Helen Wills Moody (1905-1998) was an accomplished artist, as well as a world (and Olympic) champion tennis player.

She won eight Wimbledon singles titles in the 1920s and '30s -- a record that stood for 52 years -- until broken in 1990 by Martina Navratilova, a player who Helen greatly admired. For many years, Helen also held the record for the greatest number of Grand Slam singles titles -- 19 -- and today ranks second in that distinction only to Margaret Court, who had twenty-four. Helen also amassed a 158-match winning streak, and from 1927 to 1932 did not lose so much as a set in singles.

Helen often practiced with the men and as a result, hit the ball harder than anyone she faced in competition, slamming forehand and backhand shots the full length of the court. Helen earned the nickname "Little Miss Poker Face" because her opponents never knew what she was thinking.
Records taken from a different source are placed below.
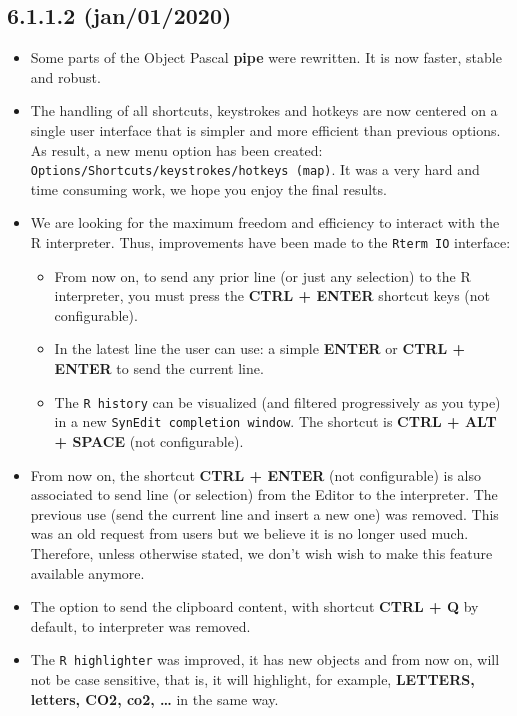 \subsection*{6.1.1.2 (jan/01/2020)}
\begin{itemize}
  \item Some parts of the Object Pascal \textbf{pipe} were rewritten. It is now faster, stable and robust.
  \item The handling of all shortcuts, keystrokes and hotkeys are now centered on a single user interface
    that is simpler and more efficient than previous options. As result, a new menu option has been
    created: \texttt{Options/Shortcuts/keystrokes/hotkeys (map)}. It was a very hard and time consuming work,
    we hope you enjoy the final results.
  \item We are looking for the maximum freedom and efficiency to interact with the R interpreter.
    Thus, improvements have been made to the \texttt{Rterm IO} interface:
    \begin{itemize}
      \item From now on, to send any prior line (or just any selection) to the R interpreter, you must press the
        \textbf{CTRL + ENTER} shortcut keys (not configurable).
      \item In the latest line the user can use: a simple \textbf{ENTER} or \textbf{CTRL + ENTER} to send the current line.
      \item The \texttt{R history} can be visualized (and filtered progressively as you type) in a new \texttt{SynEdit completion window}.
        The shortcut is \textbf{CTRL + ALT + SPACE} (not configurable).
    \end{itemize}
  \item From now on, the shortcut \textbf{CTRL + ENTER} (not configurable) is also associated to send line (or selection) from the
    Editor to the \RR{} interpreter. The previous use (send the current line and insert a new one) was removed. This was an old request
    from users but we believe it is no longer used much. Therefore, unless otherwise stated, we don't wish wish to make this feature available anymore.
  \item The option to send the clipboard content, with shortcut \textbf{CTRL + Q} by default, to \RR{} interpreter was removed.
  \item The \texttt{R highlighter} was improved, it has new objects and from now on, will not be case sensitive, that is, it will highlight, for example,
    \textbf{LETTERS, letters, CO2, co2, \ldots} in the same way.

\end{itemize}
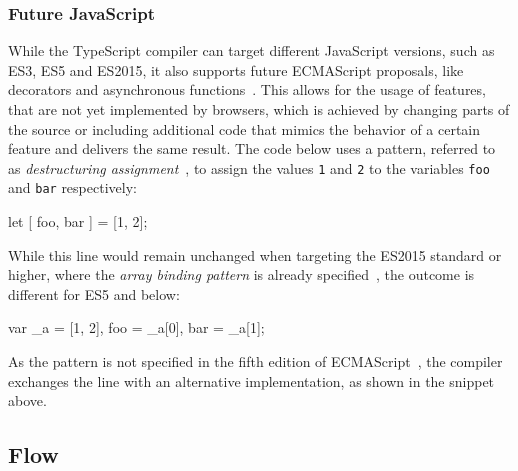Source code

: 
\subsubsection{Future JavaScript}
\label{sec:ts-future-javascript}

While the TypeScript compiler can target different JavaScript versions, such as ES3, ES5 and ES2015, it also supports future ECMAScript proposals, like decorators and asynchronous functions~\cites{TypeScriptHandbook:CompilerOptions, TypeScriptWebsite}. This allows for the usage of features, that are not yet implemented by browsers, which is achieved by changing parts of the source or including additional code that mimics the behavior of a certain feature and delivers the same result. The code below uses a pattern, referred to as \emph{destructuring assignment}~\cite{DestructuringAssignment:Mozilla:2015}, to assign the values \texttt{1} and \texttt{2} to the variables \texttt{foo} and \texttt{bar} respectively:
\begin{JsCode}[numbers=none]
let [ foo, bar ] = [1, 2];  
\end{JsCode}
While this line would remain unchanged when targeting the ES2015 standard or higher, where the \emph{array binding pattern} is already specified~\cite[p.~198]{ES6Spec:Ecma:2015}, the outcome is different for ES5 and below:
\begin{JsCode}[numbers=none]
var _a = [1, 2], foo = _a[0], bar = _a[1];
\end{JsCode}
As the pattern is not specified in the fifth edition of ECMAScript~\cite{ES5Spec:Ecma:2015}, the compiler exchanges the line with an alternative implementation, as shown in the snippet above.
 
\subsection{Flow}
\label{sec:flow}

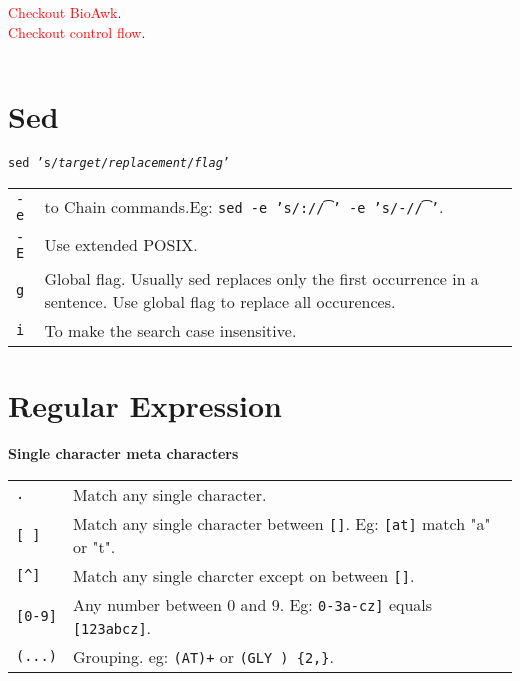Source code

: \begin{tabularx}{\linewidth}{lX}
\hline
\end{tabularx}

\textcolor{red}{Checkout BioAwk}.\\
\textcolor{red}{Checkout control flow}.\\
\begin{tabularx}{\linewidth}{lX}
\hline
\end{tabularx}

\section{Sed}

\texttt{sed 's/\textit{target}/\textit{replacement}/\textit{flag}'}

\begin{tabularx}{\linewidth}{lX}
\texttt{-e} & to Chain commands.Eg: \texttt{sed -e 's/:/\t/' -e 's/-/\t/'}.\\
\texttt{-E} & Use extended POSIX.\\
\texttt{g} & Global flag. Usually sed replaces only the first occurrence  in a sentence. Use global flag to replace all occurences.\\
\texttt{i} & To make the search case insensitive.\\
\end{tabularx}



\section{Regular Expression}

\textbf{Single character meta characters}
\begin{tabularx}{\linewidth}{lX}

\texttt{.} & Match any single character.\\
\texttt{[ ]} & Match any single character between \texttt{[]}. Eg: \texttt{[at]} match "a" or "t".\\
\texttt{[\^{}]} & Match any single charcter except on between \texttt{[]}.\\
\texttt{[0-9]} & Any number between 0 and 9. Eg: \texttt{0-3a-cz]} equals \texttt{[123abcz]}.\\
\texttt{(...)} & Grouping. eg: \texttt{(AT)+} or \texttt{(GLY ) \{2,\}}.\\
\hline

\end{tabularx}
Helen refused to play in the impractical long skirts that were common at the time, instead opting for a shorter skirt that allowed her more freedom on the court. And her trademark white eyeshade became an enduring tennis accessory.

Helen's biographer (Larry Engelmann) opined that "every woman who goes into athletics owes something to her: She revised popular estimations and I would say scientific evaluations of what a woman could do."